- [Directive]: Edit the material from the line containing "## 🌟 Project Overview" through the line containing "Welcome to the", changing "Overview" to "Summary" and leaving everything else as it is. Return only those lines.

Collection entries
══════════════════════════════

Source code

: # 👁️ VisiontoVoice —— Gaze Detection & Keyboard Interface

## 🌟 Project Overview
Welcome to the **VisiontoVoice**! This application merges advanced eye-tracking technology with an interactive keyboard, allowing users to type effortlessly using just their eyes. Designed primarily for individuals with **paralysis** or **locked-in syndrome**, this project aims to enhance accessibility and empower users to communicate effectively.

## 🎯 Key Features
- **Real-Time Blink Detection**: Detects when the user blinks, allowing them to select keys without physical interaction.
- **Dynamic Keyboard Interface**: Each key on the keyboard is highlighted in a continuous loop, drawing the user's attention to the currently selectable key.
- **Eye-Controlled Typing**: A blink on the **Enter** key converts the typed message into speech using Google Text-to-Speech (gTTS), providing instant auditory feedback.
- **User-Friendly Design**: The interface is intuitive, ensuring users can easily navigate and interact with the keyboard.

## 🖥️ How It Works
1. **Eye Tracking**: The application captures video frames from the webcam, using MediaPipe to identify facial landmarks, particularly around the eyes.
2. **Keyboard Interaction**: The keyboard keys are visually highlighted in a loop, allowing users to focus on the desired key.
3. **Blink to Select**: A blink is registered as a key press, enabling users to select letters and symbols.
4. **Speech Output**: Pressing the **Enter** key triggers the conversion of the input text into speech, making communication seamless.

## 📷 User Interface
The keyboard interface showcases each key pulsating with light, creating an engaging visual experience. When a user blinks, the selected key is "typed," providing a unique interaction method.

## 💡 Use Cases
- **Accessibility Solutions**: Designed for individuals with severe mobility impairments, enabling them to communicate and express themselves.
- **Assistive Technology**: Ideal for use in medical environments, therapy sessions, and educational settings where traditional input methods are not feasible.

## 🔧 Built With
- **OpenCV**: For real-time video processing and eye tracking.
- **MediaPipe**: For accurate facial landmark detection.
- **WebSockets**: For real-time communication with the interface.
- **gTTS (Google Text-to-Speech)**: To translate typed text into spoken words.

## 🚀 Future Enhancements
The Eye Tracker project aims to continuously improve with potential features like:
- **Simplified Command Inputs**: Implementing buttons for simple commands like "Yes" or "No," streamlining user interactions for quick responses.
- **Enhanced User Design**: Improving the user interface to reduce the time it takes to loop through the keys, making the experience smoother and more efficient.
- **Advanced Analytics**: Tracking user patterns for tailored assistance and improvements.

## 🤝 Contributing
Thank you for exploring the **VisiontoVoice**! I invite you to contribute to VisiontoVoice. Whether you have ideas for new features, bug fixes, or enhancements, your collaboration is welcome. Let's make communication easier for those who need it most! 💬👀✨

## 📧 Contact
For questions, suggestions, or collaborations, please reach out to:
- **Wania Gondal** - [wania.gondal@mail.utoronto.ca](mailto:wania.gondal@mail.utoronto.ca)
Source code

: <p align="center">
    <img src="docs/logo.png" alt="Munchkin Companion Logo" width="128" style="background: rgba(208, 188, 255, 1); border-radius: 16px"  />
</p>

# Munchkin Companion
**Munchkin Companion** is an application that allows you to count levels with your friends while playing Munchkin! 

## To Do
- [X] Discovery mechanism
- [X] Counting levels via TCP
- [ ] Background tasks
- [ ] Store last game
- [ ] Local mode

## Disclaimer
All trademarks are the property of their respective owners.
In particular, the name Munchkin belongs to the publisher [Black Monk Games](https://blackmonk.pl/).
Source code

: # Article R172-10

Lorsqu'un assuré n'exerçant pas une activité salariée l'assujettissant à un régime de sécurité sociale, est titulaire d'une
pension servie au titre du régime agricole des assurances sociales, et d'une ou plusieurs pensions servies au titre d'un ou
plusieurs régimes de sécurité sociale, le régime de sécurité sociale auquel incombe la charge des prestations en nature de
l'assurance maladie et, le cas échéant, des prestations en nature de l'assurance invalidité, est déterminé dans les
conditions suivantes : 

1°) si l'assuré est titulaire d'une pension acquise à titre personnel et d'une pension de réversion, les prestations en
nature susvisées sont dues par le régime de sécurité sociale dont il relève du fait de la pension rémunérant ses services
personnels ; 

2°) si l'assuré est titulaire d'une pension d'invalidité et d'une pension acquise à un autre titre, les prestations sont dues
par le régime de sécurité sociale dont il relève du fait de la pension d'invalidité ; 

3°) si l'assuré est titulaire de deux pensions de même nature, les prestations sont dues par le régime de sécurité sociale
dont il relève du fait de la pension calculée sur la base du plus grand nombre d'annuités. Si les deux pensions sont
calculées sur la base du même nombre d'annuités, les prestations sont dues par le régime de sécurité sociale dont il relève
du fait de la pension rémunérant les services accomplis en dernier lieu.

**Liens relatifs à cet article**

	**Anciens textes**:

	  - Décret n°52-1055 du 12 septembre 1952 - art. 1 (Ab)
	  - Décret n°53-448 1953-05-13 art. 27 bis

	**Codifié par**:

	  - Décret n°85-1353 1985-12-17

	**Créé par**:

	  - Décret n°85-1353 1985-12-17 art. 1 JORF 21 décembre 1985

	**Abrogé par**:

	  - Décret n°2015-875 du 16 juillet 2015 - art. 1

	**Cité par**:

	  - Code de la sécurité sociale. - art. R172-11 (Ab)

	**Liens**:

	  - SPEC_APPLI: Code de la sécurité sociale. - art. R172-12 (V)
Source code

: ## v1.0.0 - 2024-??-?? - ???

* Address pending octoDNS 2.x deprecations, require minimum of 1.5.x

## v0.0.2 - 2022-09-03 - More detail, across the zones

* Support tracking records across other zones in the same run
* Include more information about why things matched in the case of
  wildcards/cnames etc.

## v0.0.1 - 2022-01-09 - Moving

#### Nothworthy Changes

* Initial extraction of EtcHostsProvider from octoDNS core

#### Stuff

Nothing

══════════════════════════════

- [Your response]:
## 🌟 Project Summary
Welcome to the **VisiontoVoice**! This application merges advanced eye-tracking technology with an interactive keyboard, allowing users to type effortlessly using just their eyes. Designed primarily for individuals with **paralysis** or **locked-in syndrome**, this project aims to enhance accessibility and empower users to communicate effectively.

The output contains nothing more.